I can't tell you much about it because it has to be experienced to understand.
Sikhi is about experiencing Nirankar right here, right now and not having to wait until you physically die.(as believed by many other faiths)
As per ashtpadhi 21, you start with Sargun to get -->>Nirgun-->>Nirankar......who is experienced in that very void of sunn.


----------



## chazSingh (Jun 15, 2015)

Seeker2013 said:


> The sikhs inspired by yogi bhajan also do the same.
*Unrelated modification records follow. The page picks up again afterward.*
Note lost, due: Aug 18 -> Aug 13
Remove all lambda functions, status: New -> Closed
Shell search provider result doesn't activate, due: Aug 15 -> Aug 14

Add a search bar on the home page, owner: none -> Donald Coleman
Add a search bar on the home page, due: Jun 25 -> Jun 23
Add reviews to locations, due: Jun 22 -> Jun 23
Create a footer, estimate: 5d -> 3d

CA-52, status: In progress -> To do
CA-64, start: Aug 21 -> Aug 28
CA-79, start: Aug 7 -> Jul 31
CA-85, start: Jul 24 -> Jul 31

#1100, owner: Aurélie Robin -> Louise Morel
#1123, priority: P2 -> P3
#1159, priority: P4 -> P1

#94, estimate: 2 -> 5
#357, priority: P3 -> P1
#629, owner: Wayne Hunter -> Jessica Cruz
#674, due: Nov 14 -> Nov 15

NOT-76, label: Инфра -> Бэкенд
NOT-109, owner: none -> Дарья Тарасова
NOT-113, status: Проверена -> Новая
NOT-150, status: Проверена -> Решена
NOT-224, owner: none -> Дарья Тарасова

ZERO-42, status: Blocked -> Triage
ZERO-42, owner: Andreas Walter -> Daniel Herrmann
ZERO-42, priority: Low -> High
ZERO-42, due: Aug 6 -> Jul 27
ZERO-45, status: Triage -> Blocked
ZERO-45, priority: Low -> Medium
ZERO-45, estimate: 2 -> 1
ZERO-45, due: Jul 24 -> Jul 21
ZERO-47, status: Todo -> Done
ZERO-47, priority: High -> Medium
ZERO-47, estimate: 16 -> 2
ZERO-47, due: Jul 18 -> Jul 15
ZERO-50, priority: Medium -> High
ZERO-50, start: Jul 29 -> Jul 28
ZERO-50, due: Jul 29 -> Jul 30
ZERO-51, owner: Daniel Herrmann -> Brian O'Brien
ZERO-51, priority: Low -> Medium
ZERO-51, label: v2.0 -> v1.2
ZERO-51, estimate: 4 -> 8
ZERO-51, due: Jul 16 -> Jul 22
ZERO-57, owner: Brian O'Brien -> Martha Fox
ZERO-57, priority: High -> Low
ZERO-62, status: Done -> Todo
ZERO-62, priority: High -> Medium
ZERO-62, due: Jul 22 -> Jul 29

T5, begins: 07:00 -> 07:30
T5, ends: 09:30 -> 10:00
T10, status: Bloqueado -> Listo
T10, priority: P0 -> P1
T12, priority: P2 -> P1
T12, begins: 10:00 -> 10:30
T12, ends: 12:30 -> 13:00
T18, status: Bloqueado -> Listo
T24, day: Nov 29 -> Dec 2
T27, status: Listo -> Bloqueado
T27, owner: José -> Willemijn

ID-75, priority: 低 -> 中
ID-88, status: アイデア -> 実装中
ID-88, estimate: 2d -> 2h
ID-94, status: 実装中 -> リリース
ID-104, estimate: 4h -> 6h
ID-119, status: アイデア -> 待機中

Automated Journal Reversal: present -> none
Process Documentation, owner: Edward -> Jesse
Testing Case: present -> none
Doesn't your eyes hurt by twisting both eyeballs into center ? I tried it but it hurts man lol



if i ask you to put your mind to the bottom of your feet, do you eyes roll to that direction?  

your eyes may initially roll up to that direction and if you're getting eye strain, then your trying to focus there with your eyes and not your mind...

you only need to *gently *focus there with your mind...

this will become easier over time...

As far as i know and understand, the internal shabad can manifest as light and sound...which are not heard or seen by the physical eyes and ears, they are seen and heard by the eyes and ears of your astral/subtle/energy/suksham body

majority of the day your mind is fixed to the 9 doors of your physical body....it is experiencing the world through this....
during Simran you can come to know of your other body....the body you have when you die...so during Simran, you may come to know / See / Hear things using that Body...

When you come to know of that body then you understand that you are not your physical body...you are more than it...and from there with Waheguru's grace you can continue to develop even more wherever waheguru wants to take you...


----------



## jag singh (Dec 30, 2022)

chazSingh said:


> I can only tell you what i do...
> 
> i start off with waheguru verbally....listening to it attentively as i speak it. the mind starts to wander in many directions thinking of stupid things...when that happens just gently return to the gurmanter...
> 
> ...


Absolutely beautiful , such loving guidance
 .


----------